» **ПИСЬМЕННОЕ ЗАДАНИЕ 1**: Перепишите дословно часть фрагмента от слов «Я обернулась. Все» до слов «Челюсти не разжать.» включительно.

-------- ИСХОДНЫЙ ФРАГМЕНТ

«У меня есть кое-какие вещи, которые должны остаться с папой». – «Хорошо», – кивнула я, предполагая, что это будут обычные для таких случаев предметы: фотография, четки или еще что-то в том же духе.
– Сара, мы хотим, чтобы это было там, где должно быть.
Я обернулась. Все взгляды были устремлены на меня. А в часовне было много людей. Очень много.
– О, Лукас, – промямлила я, – зубы не получится вставить в рот после бальзамирования.
Теоретически это было возможно, но не в такой ситуации.
– Почему? – спросил он.
Жена попыталась остановить его, но он только отмахнулся.
Я наклонилась к мужчине как можно ближе и прошептала:
– Процесс бальзамирования как бы замораживает ткани. Челюсти не разжать.
– А что тогда у него во рту сейчас? – продолжал напирать он.

----------------

» **ПИСЬМЕННОЕ ЗАДАНИЕ 2**: В строках замените «dist» на «distance», начиная со строки с «pose: elev=65.9 azim=153.8» и до последней строки включительно. Ничего больше не меняйте и приведите только этот участок, без картинок.

-------- ПРЕДОСТАВЛЕННЫЕ ДАННЫЕ

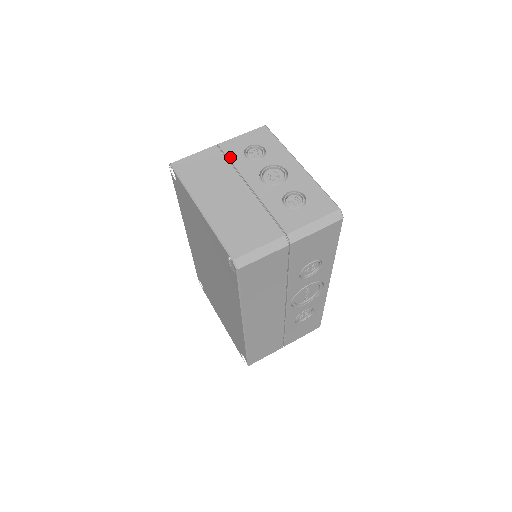
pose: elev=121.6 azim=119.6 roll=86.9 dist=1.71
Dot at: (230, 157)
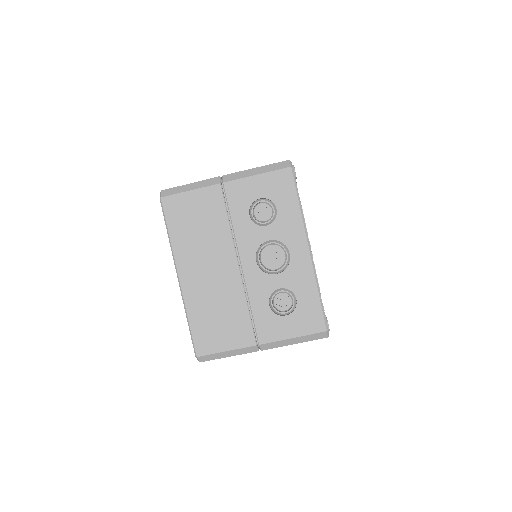
Dot at: (231, 211)
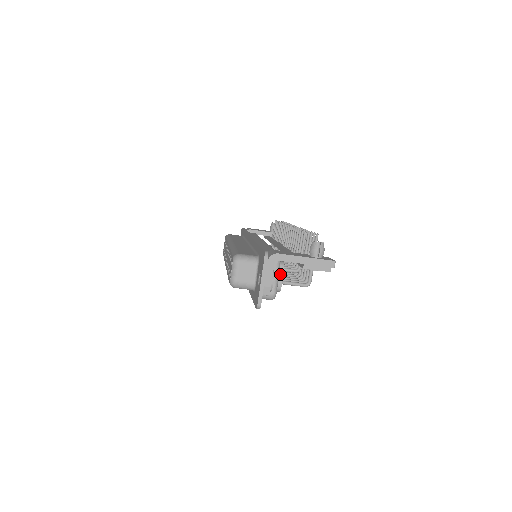
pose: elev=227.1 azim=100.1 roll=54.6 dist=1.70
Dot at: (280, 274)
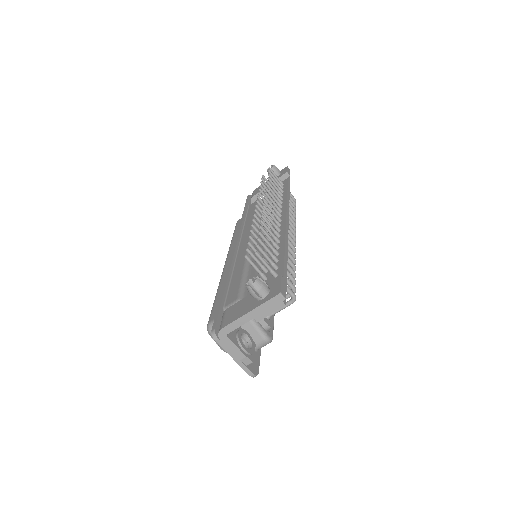
Dot at: occluded
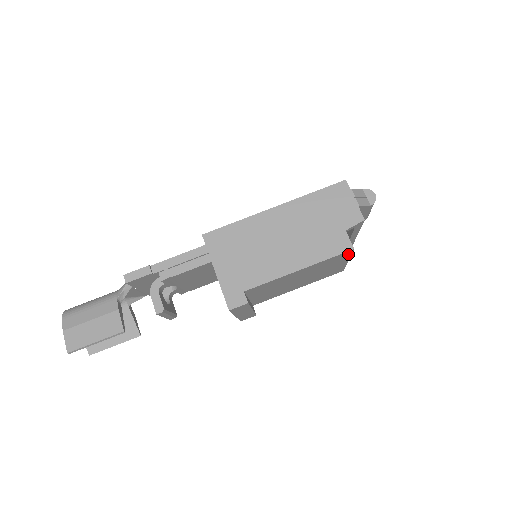
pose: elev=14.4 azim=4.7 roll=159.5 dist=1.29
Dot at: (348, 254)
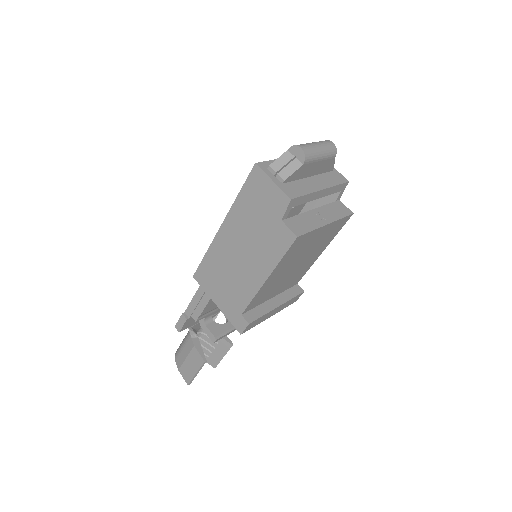
Dot at: (304, 236)
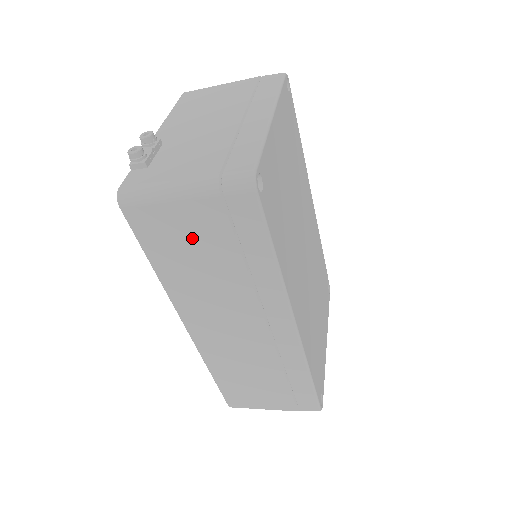
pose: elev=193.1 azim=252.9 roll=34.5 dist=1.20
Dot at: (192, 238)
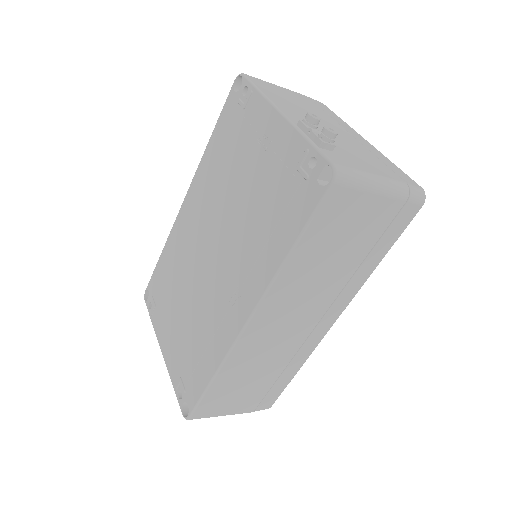
Dot at: (353, 230)
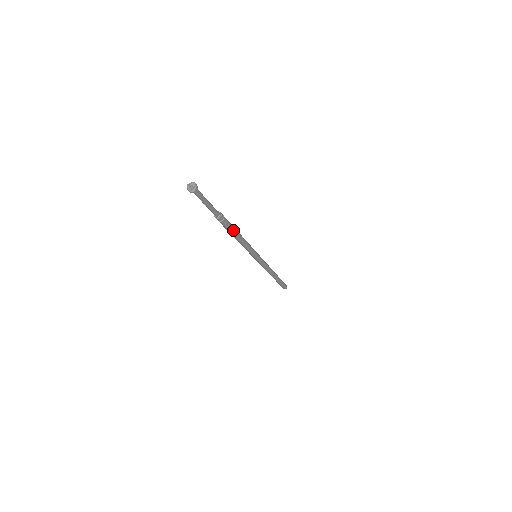
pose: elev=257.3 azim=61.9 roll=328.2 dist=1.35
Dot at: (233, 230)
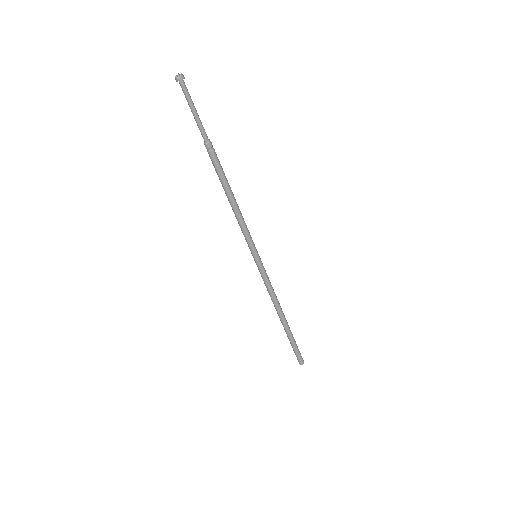
Dot at: (224, 178)
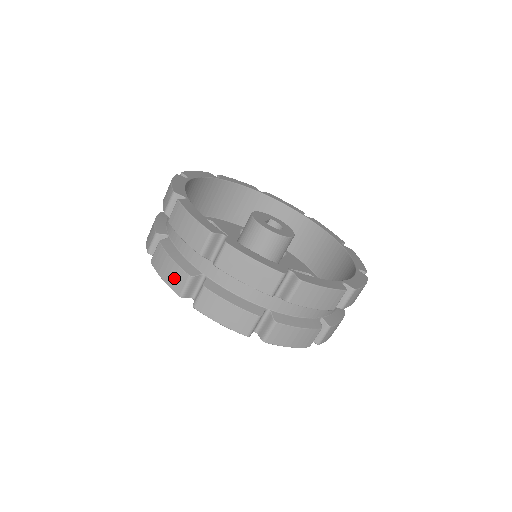
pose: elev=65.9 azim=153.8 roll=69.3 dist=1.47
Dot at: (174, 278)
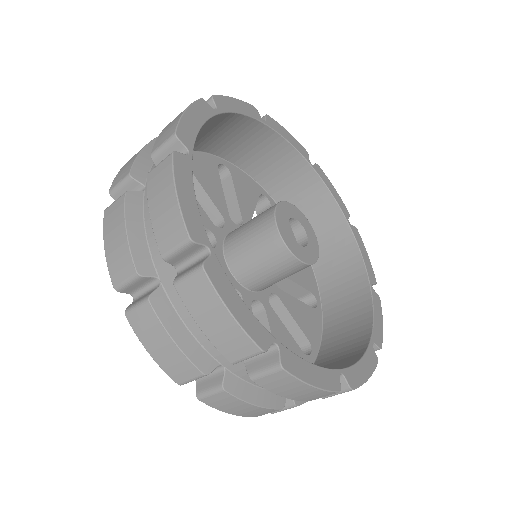
Dot at: (255, 414)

----------------

» **ПОЛНЫЙ ОТВЕТ 1**:
Я обернулась. Все взгляды были устремлены на меня. А в часовне было много людей. Очень много.
– О, Лукас, – промямлила я, – зубы не получится вставить в рот после бальзамирования.
Теоретически это было возможно, но не в такой ситуации.
– Почему? – спросил он.
Жена попыталась остановить его, но он только отмахнулся.
Я наклонилась к мужчине как можно ближе и прошептала:
– Процесс бальзамирования как бы замораживает ткани. Челюсти не разжать.

» **ПОЛНЫЙ ОТВЕТ 2**:
pose: elev=65.9 azim=153.8 roll=69.3 distance=1.47
Dot at: (174, 278)
Dot at: (255, 414)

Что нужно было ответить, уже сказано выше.